Some things deserve to stay in the past, but the New York Times reports that Harvard might not have enough sense to tell what trends need to stay buried. Case in point? This year, they had their first black commencement ceremony.
Looking out over a sea of people in Harvard Yard last week, Mark Zuckerberg, Facebook’s chief executive and one of Harvard’s most famous dropouts, told this year’s graduating class that it was living in an unstable time, when the defining struggle was “against the forces of authoritarianism, isolationism and nationalism.”
Two days earlier, another end-of-year ceremony had taken place, just a short walk away on a field outside the law school library. It was Harvard’s first commencement for black graduate students, and many of the speakers talked about a different, more personal kind of struggle, the struggle to be black at Harvard.
“We have endured the constant questioning of our legitimacy and our capacity, and yet here we are,” Duwain Pinder, a master’s degree candidate in business and public policy, told the cheering crowd of several hundred people in a keynote speech.
And it’s not just at Harvard:
This spring, tiny Emory and Henry College in Virginia held its first “Inclusion and Diversity Year-End Ceremonies.” The University of Delaware joined a growing list of colleges with “Lavender” graduations for lesbian, gay, bisexual and transgender students. At Columbia, students who were the first in their families to graduate from college attended the inaugural “First-Generation Graduation,” with inspirational speeches, a procession and the awarding of torch pins.
It’s important to note that the “black ceremony” was open to all students, though almost everyone who showed up was black. Also, though there was much pageantry, no actual diplomas were handed out. Those are still — shockingly — reserved for the official ceremony.
Here’s the thing. I’m old enough to remember when “separate but equal” shocked the consciences of Americans everywhere. Do liberals really want to bring back the traditions of the Deep South and to push identity politics to their ludicrous extremes?
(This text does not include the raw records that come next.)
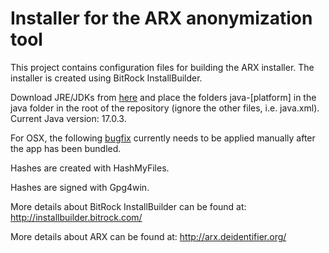 Installer for the ARX anonymization tool
====

This project contains configuration files for building the ARX installer.
The installer is created using BitRock InstallBuilder.

Download JRE/JDKs from [here](https://installbuilder.com/java/) and place the folders java-[platform] in the java folder
in the root of the repository (ignore the other files, i.e. java.xml). Current Java version: 17.0.3.

For OSX, the following [bugfix](https://git.eclipse.org/r/#/c/105553/1/features/org.eclipse.equinox.executable.feature/bin/cocoa/macosx/x86_64/Eclipse.app/Contents/Info.plist) currently needs to be applied manually after the app has been bundled.

Hashes are created with HashMyFiles.

Hashes are signed with Gpg4win.

More details about BitRock InstallBuilder can be found at: http://installbuilder.bitrock.com/   

More details about ARX can be found at: http://arx.deidentifier.org/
Truth Revolt has more about at least two people who weren’t thrilled at the development:
Bhekinkosi Sibanda, who’s a Zimbabwe Harvard student, expressed ambivalence about the whole thing. “In an attempt at inclusivity, we don’t want to end up introducing exclusivity,” he said. “You don’t want to end up where this black commencement overshadows the entire commencement of the school.”
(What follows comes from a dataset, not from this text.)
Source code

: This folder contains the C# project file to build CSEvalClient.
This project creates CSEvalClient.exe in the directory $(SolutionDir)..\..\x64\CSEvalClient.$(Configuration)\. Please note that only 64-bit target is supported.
Ward Connerly, president of the American Civil Rights Institute, echoed those sentiments. “It’s not easy being a student, being a student anywhere, but especially at a place like Harvard.” But he went on to say that separate commencement ceremonies only “amplify” racial strife. “College is the place where we should be teaching and preaching the view that you’re an individual, and choose your associates to be based on other factors rather than skin color.”
So at least some people are thinking clearly over there. MJ Randolph also observes, “Obtaining a degree from Harvard — and all of the rarefied air of Ivy League prestige that comes with it — should preclude people from complaining about anyone else’s privilege.”